(Stored records)
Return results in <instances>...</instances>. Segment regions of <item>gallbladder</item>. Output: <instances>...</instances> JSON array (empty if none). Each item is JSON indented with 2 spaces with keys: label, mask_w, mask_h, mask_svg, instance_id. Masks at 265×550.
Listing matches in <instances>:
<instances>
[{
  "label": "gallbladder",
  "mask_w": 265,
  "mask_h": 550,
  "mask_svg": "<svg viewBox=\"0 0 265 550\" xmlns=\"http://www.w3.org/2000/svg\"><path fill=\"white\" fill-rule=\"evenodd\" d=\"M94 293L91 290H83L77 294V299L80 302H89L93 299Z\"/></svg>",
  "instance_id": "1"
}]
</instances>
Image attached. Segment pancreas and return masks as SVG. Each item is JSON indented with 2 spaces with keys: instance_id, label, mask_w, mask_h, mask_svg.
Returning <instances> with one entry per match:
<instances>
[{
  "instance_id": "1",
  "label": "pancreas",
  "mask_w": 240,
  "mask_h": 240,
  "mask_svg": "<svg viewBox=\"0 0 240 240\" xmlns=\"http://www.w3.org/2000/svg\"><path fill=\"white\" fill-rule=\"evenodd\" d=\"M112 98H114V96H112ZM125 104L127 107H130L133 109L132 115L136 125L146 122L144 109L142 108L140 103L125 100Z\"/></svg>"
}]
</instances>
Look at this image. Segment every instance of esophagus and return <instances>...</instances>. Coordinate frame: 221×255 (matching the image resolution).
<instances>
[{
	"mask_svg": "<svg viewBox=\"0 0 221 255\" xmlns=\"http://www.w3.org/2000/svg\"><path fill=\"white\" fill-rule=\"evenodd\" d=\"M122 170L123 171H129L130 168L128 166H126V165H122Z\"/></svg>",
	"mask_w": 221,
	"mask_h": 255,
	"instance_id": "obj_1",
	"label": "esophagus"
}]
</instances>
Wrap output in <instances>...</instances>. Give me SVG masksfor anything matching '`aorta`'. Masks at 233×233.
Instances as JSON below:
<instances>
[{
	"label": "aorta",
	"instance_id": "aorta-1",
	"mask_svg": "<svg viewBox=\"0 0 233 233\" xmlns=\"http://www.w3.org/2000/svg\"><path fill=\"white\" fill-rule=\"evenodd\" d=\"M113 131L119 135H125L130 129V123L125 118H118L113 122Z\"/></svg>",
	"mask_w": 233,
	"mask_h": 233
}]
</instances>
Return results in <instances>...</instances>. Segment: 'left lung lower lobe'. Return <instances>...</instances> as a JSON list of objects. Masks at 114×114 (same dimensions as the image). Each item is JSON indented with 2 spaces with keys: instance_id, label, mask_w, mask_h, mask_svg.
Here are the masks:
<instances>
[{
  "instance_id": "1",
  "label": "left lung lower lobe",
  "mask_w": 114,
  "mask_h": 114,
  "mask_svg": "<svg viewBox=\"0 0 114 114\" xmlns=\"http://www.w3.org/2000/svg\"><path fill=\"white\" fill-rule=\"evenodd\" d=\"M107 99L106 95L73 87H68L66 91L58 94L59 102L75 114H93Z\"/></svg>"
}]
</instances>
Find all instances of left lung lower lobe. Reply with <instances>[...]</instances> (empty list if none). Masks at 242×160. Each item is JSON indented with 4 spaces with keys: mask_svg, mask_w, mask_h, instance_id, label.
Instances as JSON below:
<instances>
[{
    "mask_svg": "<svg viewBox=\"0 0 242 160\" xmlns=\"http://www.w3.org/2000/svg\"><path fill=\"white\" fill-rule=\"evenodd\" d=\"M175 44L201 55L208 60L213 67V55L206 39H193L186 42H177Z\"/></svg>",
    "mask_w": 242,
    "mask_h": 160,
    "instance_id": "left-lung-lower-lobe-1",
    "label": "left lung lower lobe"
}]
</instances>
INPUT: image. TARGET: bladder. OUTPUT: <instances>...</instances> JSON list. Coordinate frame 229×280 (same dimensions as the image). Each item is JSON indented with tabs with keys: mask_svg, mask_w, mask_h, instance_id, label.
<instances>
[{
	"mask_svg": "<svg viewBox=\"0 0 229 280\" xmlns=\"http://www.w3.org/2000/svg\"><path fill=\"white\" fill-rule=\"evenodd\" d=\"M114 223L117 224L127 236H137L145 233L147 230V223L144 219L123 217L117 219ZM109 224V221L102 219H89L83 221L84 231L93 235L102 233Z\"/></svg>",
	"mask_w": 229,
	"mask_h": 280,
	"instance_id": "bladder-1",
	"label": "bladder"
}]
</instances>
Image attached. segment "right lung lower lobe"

YOUR INSTRUCTIONS — Tally the lines in the entries above that contain the string "item". Reply with the number alone.

RESPONSE — 5